**Selected passage**

********************

Black Twitter also broadcasts some of the hidden transcripts of African-American
gallows humor in the age of Black Lives Matter, but it problematizes sympathetic laughter by
indicating how conversations around race and oppression can be co-opted by allies who attempt
to insert themselves into the conversations instead of limiting their active role to that of a
sympathetic listener. This is evidenced by the discomfort that several Black Twitter participants
felt when the official Twitter account of the ‘Occupy’ movement started re-tweeting posts from
Black Twitter, and co-opting what was intended to be a conversation specifically about race and
anti-blackness into Occupy’s own agenda against capitalism and class consumption. For many
Black Twitter participants, the hashtags #MyNYPD and #IfTheyGunnedMeDown were meant to
discuss police violence in terms of the systemic racism against the African-American people—a
concern which was largely sidelined by the Occupy Movement. In other words, while the
Occupy Twitter page assumed that they were being a good ally to Black Twitter by sharing their
critique of law enforcement, they were approaching it from a racially-neutral and color-blind
perspective which ignored the demand for the importance of ‘black lives’ which echoed the
central demands of Black Lives Matter. A discussion of what constitutes being a good ally is
outside the scope of this study, but the Occupy Movement’s ’s involvement in Black Twitter’s
#MyNYPD hashtag movement is worthy of future research on the politics of allyship, especially
in terms of the porousness of social media conversations and sympathetic listening.

********************

**Given information**

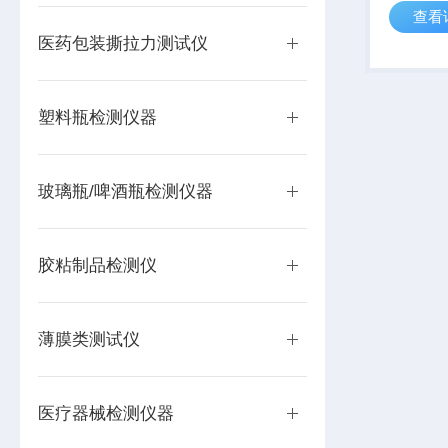
查看
污染源，
列不良反
医药包装撕拉力测试仪
因此，对
粒检测显得
塑料瓶检测仪器
玻璃瓶/啤酒瓶检测仪器
胶粘制品检测仪
薄膜类测试仪
医疗器械检测仪器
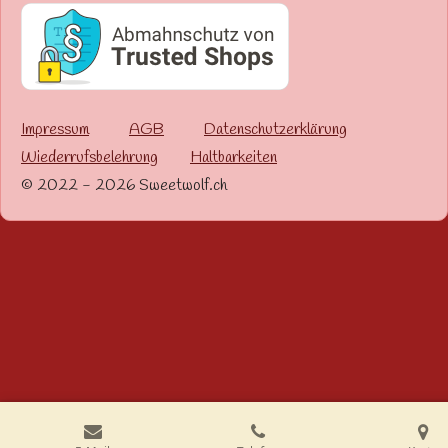
Impressum
AGB
Datenschutzerklärung
Wiederrufsbelehrung
Haltbarkeiten
© 2022 - 2026 Sweetwolf.ch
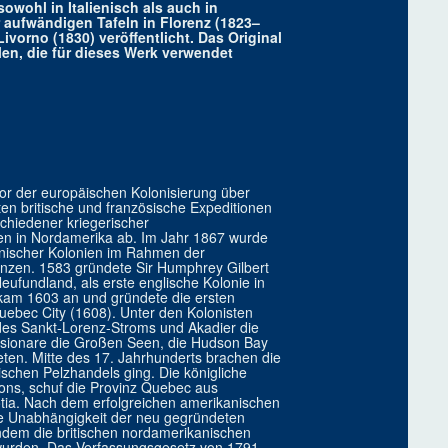
wohl in Italienisch als auch in
 aufwändigen Tafeln in Florenz (1823–
vorno (1830) veröffentlicht. Das Original
len, die für dieses Werk verwendet
or der europäischen Kolonisierung über
n britische und französische Expeditionen
schiedener kriegerischer
ien in Nordamerika ab. Im Jahr 1867 wurde
nischer Kolonien im Rahmen der
vinzen. 1583 gründete Sir Humphrey Gilbert
Neufundland, als erste englische Kolonie in
kam 1603 an und gründete die ersten
uebec City (1608). Unter den Kolonisten
des Sankt-Lorenz-Stroms und Akadier die
ssionare die Großen Seen, die Hudson Bay
eten. Mitte des 17. Jahrhunderts brachen die
schen Pelzhandels ging. Die königliche
ions, schuf die Provinz Quebec aus
otia. Nach dem erfolgreichen amerikanischen
ie Unabhängigkeit der neu gegründeten
indem die britischen nordamerikanischen
wurden. Das Verfassungsgesetz von 1791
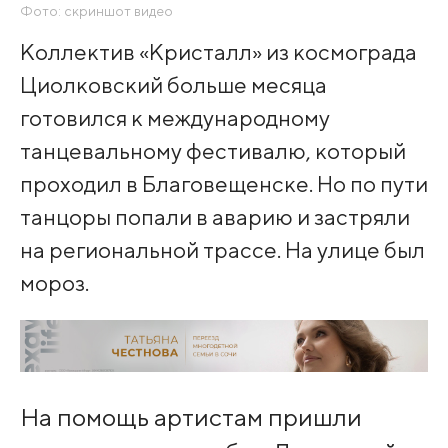
Фото: скриншот видео
Коллектив «Кристалл» из космограда
Циолковский больше месяца
готовился к международному
танцевальному фестивалю, который
проходил в Благовещенске. Но по пути
танцоры попали в аварию и застряли
на региональной трассе. На улице был
мороз.
На помощь артистам пришли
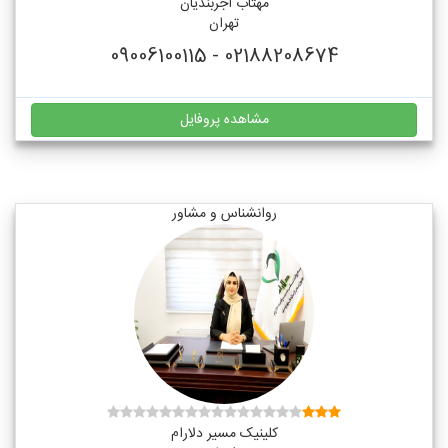
مهتاب آجربندیان
تهران
02188208674 - 09006100115
مشاهده پروفایل
روانشناس و مشاور
کلینیک مسیر دلارام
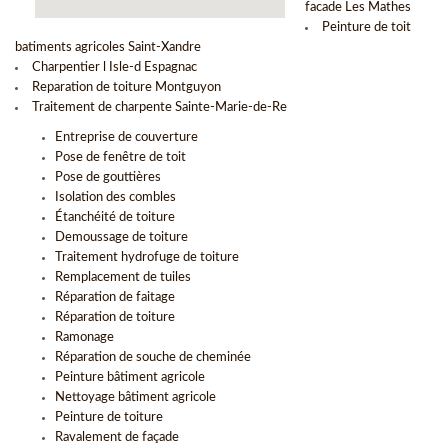
facade Les Mathes
Peinture de toit
batiments agricoles Saint-Xandre
Charpentier l Isle-d Espagnac
Reparation de toiture Montguyon
Traitement de charpente Sainte-Marie-de-Re
Entreprise de couverture
Pose de fenêtre de toit
Pose de gouttières
Isolation des combles
Étanchéité de toiture
Demoussage de toiture
Traitement hydrofuge de toiture
Remplacement de tuiles
Réparation de faitage
Réparation de toiture
Ramonage
Réparation de souche de cheminée
Peinture bâtiment agricole
Nettoyage bâtiment agricole
Peinture de toiture
Ravalement de façade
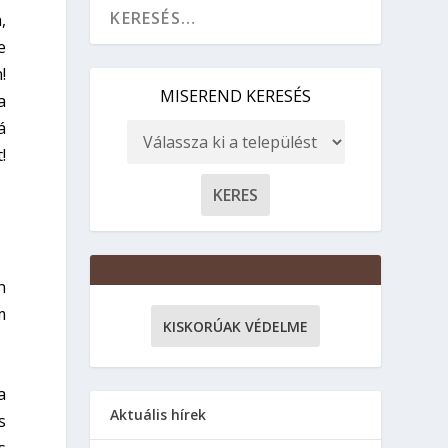
,
e
!
MISEREND KERESÉS
a
á
!
n
m
KISKORÚAK VÉDELME
a
Aktuális hírek
s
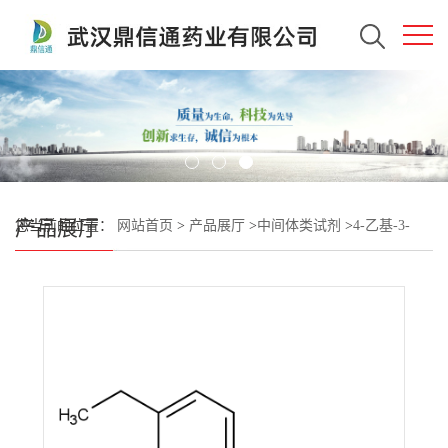
产品展厅
您当前的位置：
网站首页
>
产品展厅
>
中间体类试剂
>
4-乙基-3-
氟-1,1-联苯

********************

**Your tasks**
1 - In the passage on Black Twitter and allyship, which two hashtags did many Black Twitter participants intend for discussing police violence?
2 - Write what follows the final sentence of the passage on Black Twitter and allyship.

**Answers for the exercise**
1 - #MyNYPD and #IfTheyGunnedMeDown

2 -
Finally, for the digital counterpublic of the Hok Kolorob movement, sympathetic laughter
helped create alliances with the Jadavpur diasporic network, as well as neophyte activists who
199
had not developed close affective ties with the Hok Kolorob movement through the protests and
general body meetings, and yet felt close ties with the cause and community. Moreover, through
the porousness of social media boundaries, the laughter permeated beyond the boundaries of the
Hok Kolorob counterpublic, inviting participation from other sympathetic parties, including the
Jadavpur University Teachers’ Association (JUTA), Jadavpur University alumni networks, and
even student activists from other universities in India and abroad, who collectively formed the
#bohiragoto and #hokdaantkyalano sub-tags of the #HokKolorob hashtag movement. Therefore,
in the case of #HokKolorob, sympathetic laughter and the porousness of social media boundaries
were integral parts of the movement’s transmedial organizational structure, thereby creating new
models for integrating offline and online modes of engagement in the networked era.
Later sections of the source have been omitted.